→ DATA RECORDS
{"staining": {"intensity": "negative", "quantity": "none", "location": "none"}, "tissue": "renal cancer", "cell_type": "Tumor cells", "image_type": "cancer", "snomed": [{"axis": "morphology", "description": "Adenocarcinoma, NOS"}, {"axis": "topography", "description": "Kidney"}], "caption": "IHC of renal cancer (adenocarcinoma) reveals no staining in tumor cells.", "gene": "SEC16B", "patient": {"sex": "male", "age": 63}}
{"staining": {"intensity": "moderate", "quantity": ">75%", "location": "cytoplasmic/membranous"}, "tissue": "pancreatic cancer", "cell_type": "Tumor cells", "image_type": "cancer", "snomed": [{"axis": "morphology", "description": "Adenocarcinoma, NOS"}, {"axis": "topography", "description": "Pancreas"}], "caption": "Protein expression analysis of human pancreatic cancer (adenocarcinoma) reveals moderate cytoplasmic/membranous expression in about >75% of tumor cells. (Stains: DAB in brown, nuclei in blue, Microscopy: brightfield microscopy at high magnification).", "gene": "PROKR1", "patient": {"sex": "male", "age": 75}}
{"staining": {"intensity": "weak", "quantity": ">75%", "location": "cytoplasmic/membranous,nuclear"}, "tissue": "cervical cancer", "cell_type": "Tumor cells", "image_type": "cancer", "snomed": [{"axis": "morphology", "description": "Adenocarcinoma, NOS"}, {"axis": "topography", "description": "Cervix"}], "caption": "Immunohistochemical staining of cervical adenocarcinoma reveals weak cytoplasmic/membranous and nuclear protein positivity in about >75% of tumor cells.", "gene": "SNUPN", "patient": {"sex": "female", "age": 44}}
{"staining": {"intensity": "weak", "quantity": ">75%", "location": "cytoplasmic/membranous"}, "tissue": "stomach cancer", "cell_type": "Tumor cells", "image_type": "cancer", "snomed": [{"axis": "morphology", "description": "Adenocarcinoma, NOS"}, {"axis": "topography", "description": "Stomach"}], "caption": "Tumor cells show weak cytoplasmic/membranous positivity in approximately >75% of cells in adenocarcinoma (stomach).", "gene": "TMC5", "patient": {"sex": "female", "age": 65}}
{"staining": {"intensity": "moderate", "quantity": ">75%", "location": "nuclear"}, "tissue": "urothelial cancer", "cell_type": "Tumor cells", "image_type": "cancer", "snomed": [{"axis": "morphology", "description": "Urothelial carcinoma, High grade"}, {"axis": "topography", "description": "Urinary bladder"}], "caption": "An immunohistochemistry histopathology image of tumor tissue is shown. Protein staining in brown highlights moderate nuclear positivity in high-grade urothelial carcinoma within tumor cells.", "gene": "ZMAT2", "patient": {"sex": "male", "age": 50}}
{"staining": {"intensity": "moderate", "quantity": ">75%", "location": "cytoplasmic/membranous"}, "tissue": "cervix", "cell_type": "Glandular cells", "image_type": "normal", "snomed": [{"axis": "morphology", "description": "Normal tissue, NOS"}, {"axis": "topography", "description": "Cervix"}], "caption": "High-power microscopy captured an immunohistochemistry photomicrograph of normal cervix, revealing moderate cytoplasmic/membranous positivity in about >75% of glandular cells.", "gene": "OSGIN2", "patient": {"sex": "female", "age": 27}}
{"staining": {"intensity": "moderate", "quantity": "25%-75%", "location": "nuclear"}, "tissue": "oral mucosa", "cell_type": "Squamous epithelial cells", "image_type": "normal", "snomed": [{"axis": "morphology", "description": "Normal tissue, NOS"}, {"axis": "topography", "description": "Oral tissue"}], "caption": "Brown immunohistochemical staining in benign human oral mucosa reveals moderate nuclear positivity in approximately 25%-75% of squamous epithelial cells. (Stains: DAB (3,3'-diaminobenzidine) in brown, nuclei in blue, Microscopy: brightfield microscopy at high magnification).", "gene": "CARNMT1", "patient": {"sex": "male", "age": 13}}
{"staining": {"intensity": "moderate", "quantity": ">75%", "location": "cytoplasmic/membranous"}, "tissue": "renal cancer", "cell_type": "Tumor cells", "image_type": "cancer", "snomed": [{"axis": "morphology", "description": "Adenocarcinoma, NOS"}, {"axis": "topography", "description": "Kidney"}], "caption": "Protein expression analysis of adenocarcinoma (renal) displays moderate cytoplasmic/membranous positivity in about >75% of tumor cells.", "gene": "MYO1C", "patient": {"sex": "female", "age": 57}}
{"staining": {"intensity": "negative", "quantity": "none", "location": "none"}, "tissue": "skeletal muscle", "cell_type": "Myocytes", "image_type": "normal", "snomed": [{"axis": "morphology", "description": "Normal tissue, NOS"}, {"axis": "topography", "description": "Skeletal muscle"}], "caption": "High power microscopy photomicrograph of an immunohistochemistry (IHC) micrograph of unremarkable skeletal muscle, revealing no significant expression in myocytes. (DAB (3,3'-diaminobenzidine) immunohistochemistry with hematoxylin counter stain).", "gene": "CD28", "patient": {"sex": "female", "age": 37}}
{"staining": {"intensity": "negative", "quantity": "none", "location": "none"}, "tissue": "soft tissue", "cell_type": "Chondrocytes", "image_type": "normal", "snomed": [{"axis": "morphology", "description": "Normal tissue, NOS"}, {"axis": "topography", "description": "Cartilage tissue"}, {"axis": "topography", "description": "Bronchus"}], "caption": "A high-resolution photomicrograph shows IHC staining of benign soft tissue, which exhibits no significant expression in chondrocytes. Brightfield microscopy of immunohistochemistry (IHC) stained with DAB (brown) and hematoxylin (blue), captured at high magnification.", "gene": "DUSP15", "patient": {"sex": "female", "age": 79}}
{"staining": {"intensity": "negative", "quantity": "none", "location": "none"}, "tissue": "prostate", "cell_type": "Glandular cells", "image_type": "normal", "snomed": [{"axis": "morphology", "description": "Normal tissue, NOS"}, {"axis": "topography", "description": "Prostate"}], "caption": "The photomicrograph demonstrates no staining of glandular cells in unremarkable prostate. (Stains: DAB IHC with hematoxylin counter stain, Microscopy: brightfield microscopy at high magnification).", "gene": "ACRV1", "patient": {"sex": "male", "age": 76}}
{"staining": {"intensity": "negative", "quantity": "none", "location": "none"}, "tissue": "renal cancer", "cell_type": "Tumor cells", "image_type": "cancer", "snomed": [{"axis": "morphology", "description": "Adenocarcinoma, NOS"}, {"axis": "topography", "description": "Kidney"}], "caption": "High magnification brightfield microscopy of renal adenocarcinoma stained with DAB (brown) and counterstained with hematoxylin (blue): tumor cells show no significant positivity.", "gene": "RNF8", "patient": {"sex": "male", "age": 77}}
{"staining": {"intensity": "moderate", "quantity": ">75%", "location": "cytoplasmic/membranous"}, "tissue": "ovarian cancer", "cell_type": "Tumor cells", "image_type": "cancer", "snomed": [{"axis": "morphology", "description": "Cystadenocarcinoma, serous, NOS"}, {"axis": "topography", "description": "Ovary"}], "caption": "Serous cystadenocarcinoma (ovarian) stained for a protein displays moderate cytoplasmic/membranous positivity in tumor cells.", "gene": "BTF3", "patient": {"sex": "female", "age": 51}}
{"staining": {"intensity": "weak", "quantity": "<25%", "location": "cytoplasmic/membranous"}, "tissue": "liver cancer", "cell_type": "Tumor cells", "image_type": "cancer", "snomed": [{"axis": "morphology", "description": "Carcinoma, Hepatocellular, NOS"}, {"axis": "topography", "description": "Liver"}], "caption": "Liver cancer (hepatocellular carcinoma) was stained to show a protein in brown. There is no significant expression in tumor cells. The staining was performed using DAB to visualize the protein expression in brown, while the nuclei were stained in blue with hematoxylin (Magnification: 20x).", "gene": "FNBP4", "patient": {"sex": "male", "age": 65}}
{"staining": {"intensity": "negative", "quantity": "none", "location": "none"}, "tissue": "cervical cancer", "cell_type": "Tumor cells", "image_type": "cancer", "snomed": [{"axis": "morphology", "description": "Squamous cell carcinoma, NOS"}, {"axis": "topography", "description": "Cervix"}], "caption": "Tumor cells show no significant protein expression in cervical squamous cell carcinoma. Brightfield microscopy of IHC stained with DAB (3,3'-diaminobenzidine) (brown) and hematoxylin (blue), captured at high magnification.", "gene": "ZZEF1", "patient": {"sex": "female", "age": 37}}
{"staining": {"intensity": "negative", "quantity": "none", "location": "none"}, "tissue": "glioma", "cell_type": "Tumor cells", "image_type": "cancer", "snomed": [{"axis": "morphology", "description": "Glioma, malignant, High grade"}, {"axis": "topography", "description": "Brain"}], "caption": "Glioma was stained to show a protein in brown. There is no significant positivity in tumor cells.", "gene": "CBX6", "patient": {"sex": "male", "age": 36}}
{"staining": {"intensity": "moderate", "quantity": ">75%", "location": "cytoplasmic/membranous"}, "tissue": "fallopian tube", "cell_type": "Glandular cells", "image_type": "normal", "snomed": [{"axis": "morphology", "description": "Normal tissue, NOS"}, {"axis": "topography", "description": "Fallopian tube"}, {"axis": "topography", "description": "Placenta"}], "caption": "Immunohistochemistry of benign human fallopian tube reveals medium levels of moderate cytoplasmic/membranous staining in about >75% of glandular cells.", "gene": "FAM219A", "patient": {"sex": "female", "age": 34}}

→ PROBLEM DESCRIPTION
Up to and including the line with "staining of cervical", print every line of the material above, starting from its first line, exactly.

→ RESPONSE
{"staining": {"intensity": "negative", "quantity": "none", "location": "none"}, "tissue": "renal cancer", "cell_type": "Tumor cells", "image_type": "cancer", "snomed": [{"axis": "morphology", "description": "Adenocarcinoma, NOS"}, {"axis": "topography", "description": "Kidney"}], "caption": "IHC of renal cancer (adenocarcinoma) reveals no staining in tumor cells.", "gene": "SEC16B", "patient": {"sex": "male", "age": 63}}
{"staining": {"intensity": "moderate", "quantity": ">75%", "location": "cytoplasmic/membranous"}, "tissue": "pancreatic cancer", "cell_type": "Tumor cells", "image_type": "cancer", "snomed": [{"axis": "morphology", "description": "Adenocarcinoma, NOS"}, {"axis": "topography", "description": "Pancreas"}], "caption": "Protein expression analysis of human pancreatic cancer (adenocarcinoma) reveals moderate cytoplasmic/membranous expression in about >75% of tumor cells. (Stains: DAB in brown, nuclei in blue, Microscopy: brightfield microscopy at high magnification).", "gene": "PROKR1", "patient": {"sex": "male", "age": 75}}
{"staining": {"intensity": "weak", "quantity": ">75%", "location": "cytoplasmic/membranous,nuclear"}, "tissue": "cervical cancer", "cell_type": "Tumor cells", "image_type": "cancer", "snomed": [{"axis": "morphology", "description": "Adenocarcinoma, NOS"}, {"axis": "topography", "description": "Cervix"}], "caption": "Immunohistochemical staining of cervical adenocarcinoma reveals weak cytoplasmic/membranous and nuclear protein positivity in about >75% of tumor cells.", "gene": "SNUPN", "patient": {"sex": "female", "age": 44}}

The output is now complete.